27 октября
. Я сегодня весь день одна. Лизу отправила за продуктами, Вася уехал на урок, Юрий в Москве. Как тихо делается на душе и в мозгу, можно сосредоточиться, как остро хотела бы я хоть неделю провести без людей. Я ничего не делала, разбирала бумаги, письма, ящик с вещами Аленушки. Когда я смотрю на ее карточки, читаю ее записочки, целую ее волосы и вещицы, мне делается физически дурно, словно кто-то сдавливает мое сердце, мое горло. Больше этого горя быть не может. Нашла я свои записки после смерти Сапунова. Тоже было горе. И большое горе. Но теперь мне кажется, что я была главным образом потрясена трагичностью самой катастрофы. Что было между нами? – Ничего. Начинающаяся влюбленность. Увлечена я была сильно, и он, так мне говорила Потемкина со слов П.П. в Париже, был сильно увлечен мною. Но ни слова не было сказано, не только что поцелуя. «Un amour ébauche est le рlus fort»[438] – слова Петтинато. Через три месяца умер папа, и это горе было так сильно, что закрыло собой первое, вытрезвило меня. Я папу оплакиваю до сих пор. Я помню, как я страдала и как я искала утешения. Я и замуж-то вышла, чтоб укрыться от страха перед жизнью. И попала из Сциллы в Харибду[439]. Смерть Алены унесла с собой все тепло, всю надежду, сильнее любить нельзя, чем я ее любила. И нет ее. В жизни остались только обязанности, а жизнь больше не нужна.2 ноября.
Юрий сегодня утром приехал из Москвы – сейчас уже 12 часов ночи, и он не приезжал. Вася ждет целый день, вздрагивает при каждом звонке, прямо болен. [Что это за человек? Это существо с пустым нутром, совсем пустым. Я как-то недавно стала ему говорить, что ему необходимо считаться с Васей, который страдает от его легкомыслия, часто говорит о самоубийстве. Юрий рассердился: до каких же лет будет длиться Васино детство? Для меня он чудовищен.]7 ноября.
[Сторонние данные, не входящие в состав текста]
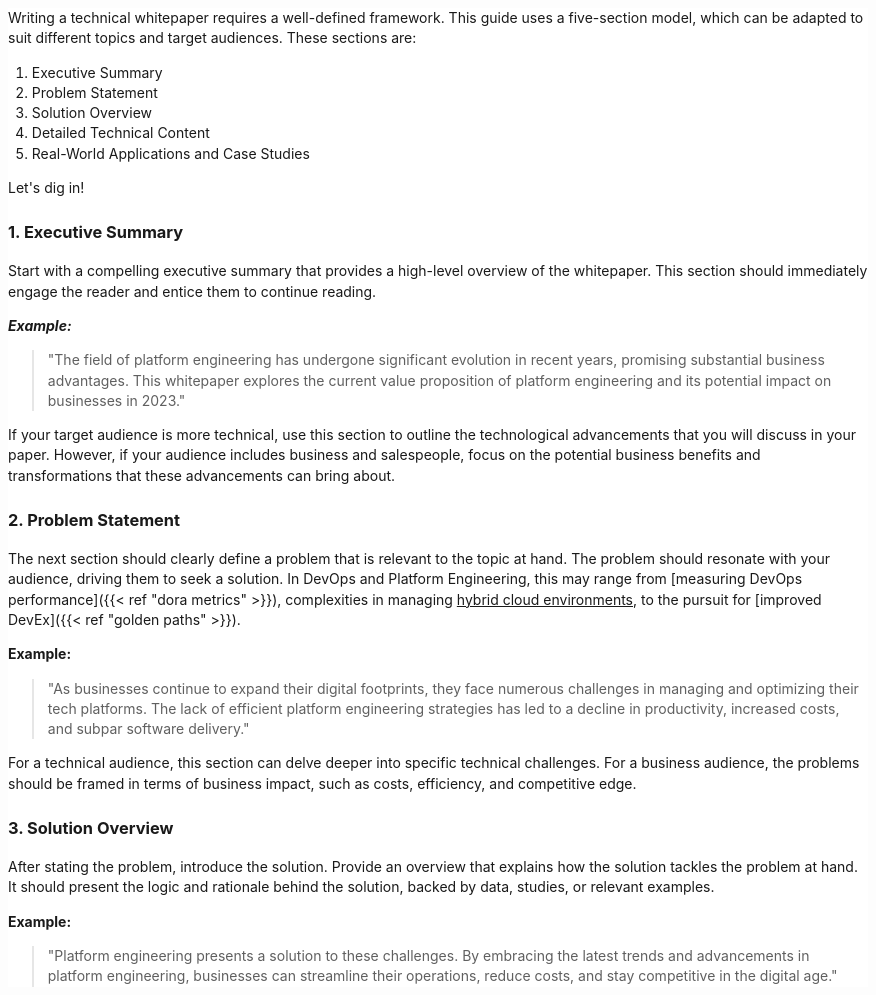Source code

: Writing a technical whitepaper requires a well-defined framework. This guide uses a five-section model, which can be adapted to suit different topics and target audiences. These sections are:

1. Executive Summary
2. Problem Statement
3. Solution Overview
4. Detailed Technical Content
5. Real-World Applications and Case Studies

Let's dig in!

### 1. Executive Summary

Start with a compelling executive summary that provides a high-level overview of the whitepaper. This section should immediately engage the reader and entice them to continue reading.

***Example:***

> "The field of platform engineering has undergone significant evolution in recent years, promising substantial business advantages. This whitepaper explores the current value proposition of platform engineering and its potential impact on businesses in 2023."

If your target audience is more technical, use this section to outline the technological advancements that you will discuss in your paper. However, if your audience includes business and salespeople, focus on the potential business benefits and transformations that these advancements can bring about.

### 2. Problem Statement

The next section should clearly define a problem that is relevant to the topic at hand. The problem should resonate with your audience, driving them to seek a solution. In DevOps and Platform Engineering, this may range from [measuring DevOps performance]({{< ref "dora metrics" >}}), complexities in managing [hybrid cloud environments](/tags/hybrid-cloud), to the pursuit for [improved DevEx]({{< ref "golden paths" >}}).

**Example:**

> "As businesses continue to expand their digital footprints, they face numerous challenges in managing and optimizing their tech platforms. The lack of efficient platform engineering strategies has led to a decline in productivity, increased costs, and subpar software delivery."

For a technical audience, this section can delve deeper into specific technical challenges. For a business audience, the problems should be framed in terms of business impact, such as costs, efficiency, and competitive edge.

### 3. Solution Overview

After stating the problem, introduce the solution. Provide an overview that explains how the solution tackles the problem at hand. It should present the logic and rationale behind the solution, backed by data, studies, or relevant examples.

**Example:**

> "Platform engineering presents a solution to these challenges. By embracing the latest trends and advancements in platform engineering, businesses can streamline their operations, reduce costs, and stay competitive in the digital age."
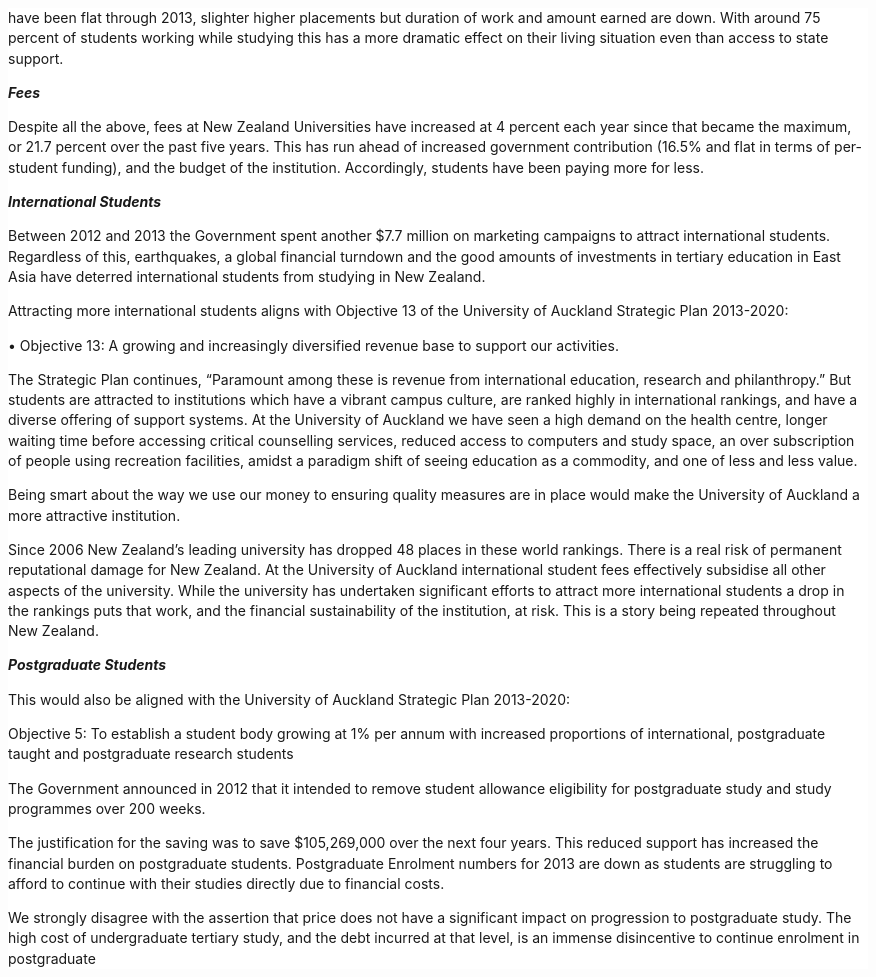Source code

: have been flat through 2013, slighter higher placements but
duration of work and amount earned are down. With around 75
percent of students working while studying this has a more
dramatic effect on their living situation even than access
to state support.</p><p><strong><i>Fees</i></strong></p><p>Despite
all the above, fees at New Zealand Universities have
increased at 4 percent each year since that became the
maximum, or 21.7 percent over the past five years. This has
run ahead of increased government contribution (16.5% and
flat in terms of per-student funding), and the budget of the
institution. Accordingly, students have been paying more for
less.</p><p><strong><i>International
Students</i></strong></p><p>Between 2012 and 2013 the Government
spent another $7.7 million on marketing campaigns to attract
international students. Regardless of this, earthquakes, a
global financial turndown and the good amounts of
investments in tertiary education in East Asia have deterred
international students from studying in New Zealand.
</p><p>Attracting more international students aligns with
Objective 13 of the University of Auckland Strategic Plan
2013-2020:</p><p>•         Objective 13: A growing and
increasingly diversified revenue base to support our
activities.</p><p>The Strategic Plan continues, “Paramount
among these is revenue from international education,
research and philanthropy.” But students are attracted to
institutions which have a vibrant campus culture, are ranked
highly in international rankings, and have a diverse
offering of support systems. At the University of Auckland
we have seen a high demand on the health centre, longer
waiting time before accessing critical counselling services,
reduced access to computers and study space, an over
subscription of people using recreation facilities, amidst a
paradigm shift of seeing education as a commodity, and one
of less and less value. </p><p>Being smart about the way we use
our money to ensuring quality measures are in place would
make the University of Auckland a more attractive
institution. </p><p>Since 2006 New Zealand’s leading
university has dropped 48 places in these world rankings.
There is a real risk of permanent reputational damage for
New Zealand. At the University of Auckland international
student fees effectively subsidise all other aspects of the
university. While the university has undertaken significant
efforts to attract more international students a drop in the
rankings puts that work, and the financial sustainability of
the institution, at risk. This is a story being repeated
throughout New Zealand.</p><p><strong><i>Postgraduate
Students</i></strong></p><p>This would also be aligned with the
University of Auckland Strategic Plan 2013-2020:</p><p>Objective
5: To establish a student body growing at 1% per annum with
increased proportions of international, postgraduate taught
and postgraduate research students </p><p>The Government
announced in 2012 that it intended to remove student
allowance eligibility for postgraduate study and study
programmes over 200 weeks.  </p><p>The justification for the
saving was to save $105,269,000 over the next four years.
This reduced support has increased the financial burden on
postgraduate students. Postgraduate Enrolment numbers for
2013 are down as students are struggling to afford to
continue with their studies directly due to financial costs.
</p><p> We strongly disagree with the assertion that price does
not have a significant impact on progression to postgraduate
study. The high cost of undergraduate tertiary study, and
the debt incurred at that level, is an immense disincentive
to continue enrolment in postgraduate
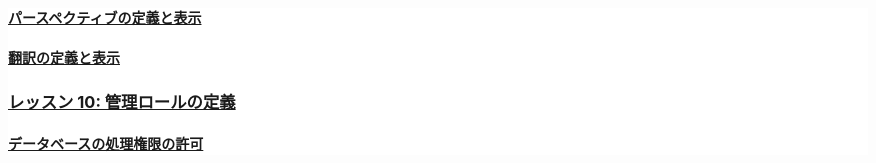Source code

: #### [パースペクティブの定義と表示](lesson-9-1-defining-and-browsing-perspectives.md)
#### [翻訳の定義と表示](lesson-9-2-defining-and-browsing-translations.md)
### [レッスン 10: 管理ロールの定義](lesson-10-defining-administrative-roles.md)
#### [データベースの処理権限の許可](lesson-10-granting-process-database-permissions.md)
Аленчик, детка моя, как мне тяжело. Начинается зима, а я одна, и тебя нет. Когда к Васе приходят мальчики и веселятся, мне так больно, больно нестерпимо. Когда, бывало, приходили Алеша и Никита, тебе так хотелось быть тоже с ними, играть, и Вася тебя выгонял так грубо. Я же говорила, когда ты огорчалась и плакала: «Аленыш, не плачь, подожди годика три, и они сами будут умолять тебя прийти к ним». И вот. Боже мой, Боже мой, за что, за что?Деточка, вспомни меня, поддержи свою маму.
8 ноября
. Сейчас мы были у Старчаковых, обедали. Были Толстые, Лев Савин (Савва Моисеевич Леф или Лев?), Шишковы и мы. Толстой последнее время одержим правительственным восторгом. Через два слова в третье – ГПУ, Ягода, Запорожец и т. д. Ягóда мне говорит… Я говорю Ягóде… А еще прошлой осенью Алексей Николаевич ругал Горького: там бывать невозможно, везде ГПУ. Ягóда был мерзавцем, которого надо сместить. Обращаясь ко мне, А.Н. начинал тогда поносить большевиков: «Этих сволочей гнать надо», – на что я ему ответила шуткой: «Не становитесь провокатором, Алексей Николаевич, все равно я не реагирую». Пристал к Шишковым, почему у них детей нет: «Ты, Клава, ходишь порожняя, вы эгоисты». Сколько ни пытались перевести разговор на другие темы, Толстой возвращался к этому вопросу и довел бедную Клавочку до слез. Шишков просидел весь обед, не проронив ни слова. Я вспомнила, как однажды Валентина Андреевна (Щеголева) мне заметила, чтобы я никогда на эту тему с Шишковыми не говорила, это больной вопрос, им очень хочется иметь детей; и неужели А.Н., знающий Шишковых так давно, не может понять, что нельзя говорить на эту тему, когда мужу под 60, а жене 25. Клавочка расплакалась и ушла в другую комнату, Наталья Васильевна стала останавливать А.Н., а он, глядя на меня, – он видел, что я обозлилась донельзя, – опять раскричался: «Неужели же я в своем кругу должен вести светские разговоры о примерочках и платьях». Во время обеда А.Н. спросил, чего это сегодня поп вечером звонил. Кто-то заметил: звонит не поп, а звонарь. «Алексей Николаевич это забыл», – сказала я, а Шишков лукаво мне подмигнул с другого конца стола. Еще года три тому назад у Толстых во всех комнатах висели образа, ходили в церковь, а теперь же: да здравствует марксизм. Вся речь все время пересыпана такой похабщиной, что уши вянут, повторить их невозможно. Савин ему вторит, юлит вокруг него, как моська, называет не иначе как граф и ваше сиятельство с наслаждением и, очевидно, внутренно наслаждается, что он, приказчик красильни Пеклие, принят в обществе графов.